• _TASK GOAL_: Below are some records. Output the lines from the first one through the line that holds "table_cell [149, 1104, 402, 1147]", exactly as written, with no pictures.

Records from a collection
^^^^^^^^^^^^^^^^
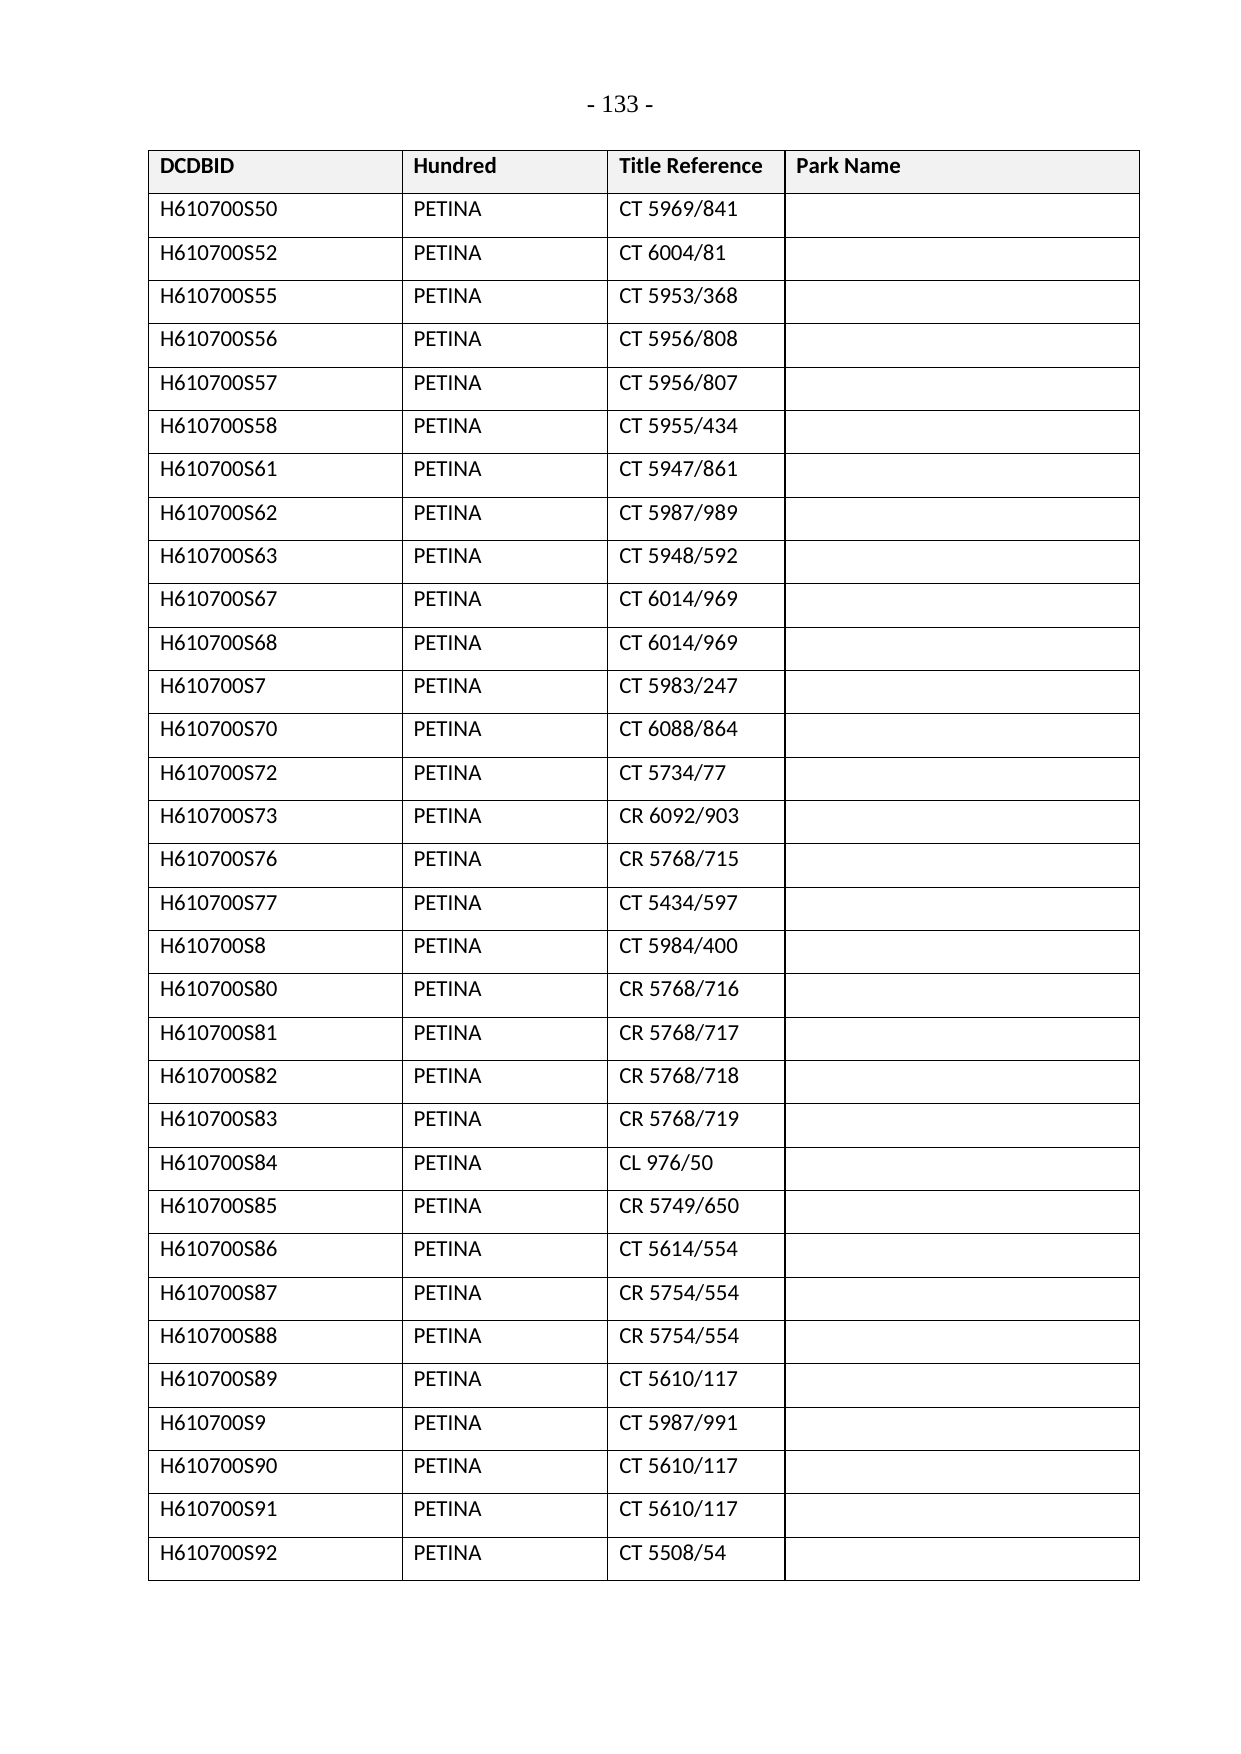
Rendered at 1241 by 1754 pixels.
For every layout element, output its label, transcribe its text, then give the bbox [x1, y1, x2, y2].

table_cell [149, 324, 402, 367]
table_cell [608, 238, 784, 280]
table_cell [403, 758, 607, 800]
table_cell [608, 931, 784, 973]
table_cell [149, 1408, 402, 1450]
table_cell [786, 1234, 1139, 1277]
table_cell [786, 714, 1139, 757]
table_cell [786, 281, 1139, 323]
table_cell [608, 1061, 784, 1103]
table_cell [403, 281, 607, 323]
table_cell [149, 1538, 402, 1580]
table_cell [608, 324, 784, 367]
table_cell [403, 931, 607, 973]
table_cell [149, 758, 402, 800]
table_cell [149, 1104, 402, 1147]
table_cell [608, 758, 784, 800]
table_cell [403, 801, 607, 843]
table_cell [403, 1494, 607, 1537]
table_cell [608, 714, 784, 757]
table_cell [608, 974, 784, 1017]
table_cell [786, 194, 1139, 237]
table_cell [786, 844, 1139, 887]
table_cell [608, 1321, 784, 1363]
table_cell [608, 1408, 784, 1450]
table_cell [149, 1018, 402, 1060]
table_header DCDBID [149, 151, 402, 193]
^^^^^^^^^^^^^^^^
• _RESULT OF THE TASK_:
Rendered at 1241 by 1754 pixels.
For every layout element, output its label, transcribe its text, then give the bbox [x1, y1, x2, y2].

table_cell [149, 324, 402, 367]
table_cell [608, 238, 784, 280]
table_cell [403, 758, 607, 800]
table_cell [608, 931, 784, 973]
table_cell [149, 1408, 402, 1450]
table_cell [786, 1234, 1139, 1277]
table_cell [786, 714, 1139, 757]
table_cell [786, 281, 1139, 323]
table_cell [608, 1061, 784, 1103]
table_cell [403, 281, 607, 323]
table_cell [149, 1538, 402, 1580]
table_cell [608, 324, 784, 367]
table_cell [403, 931, 607, 973]
table_cell [149, 758, 402, 800]
table_cell [149, 1104, 402, 1147]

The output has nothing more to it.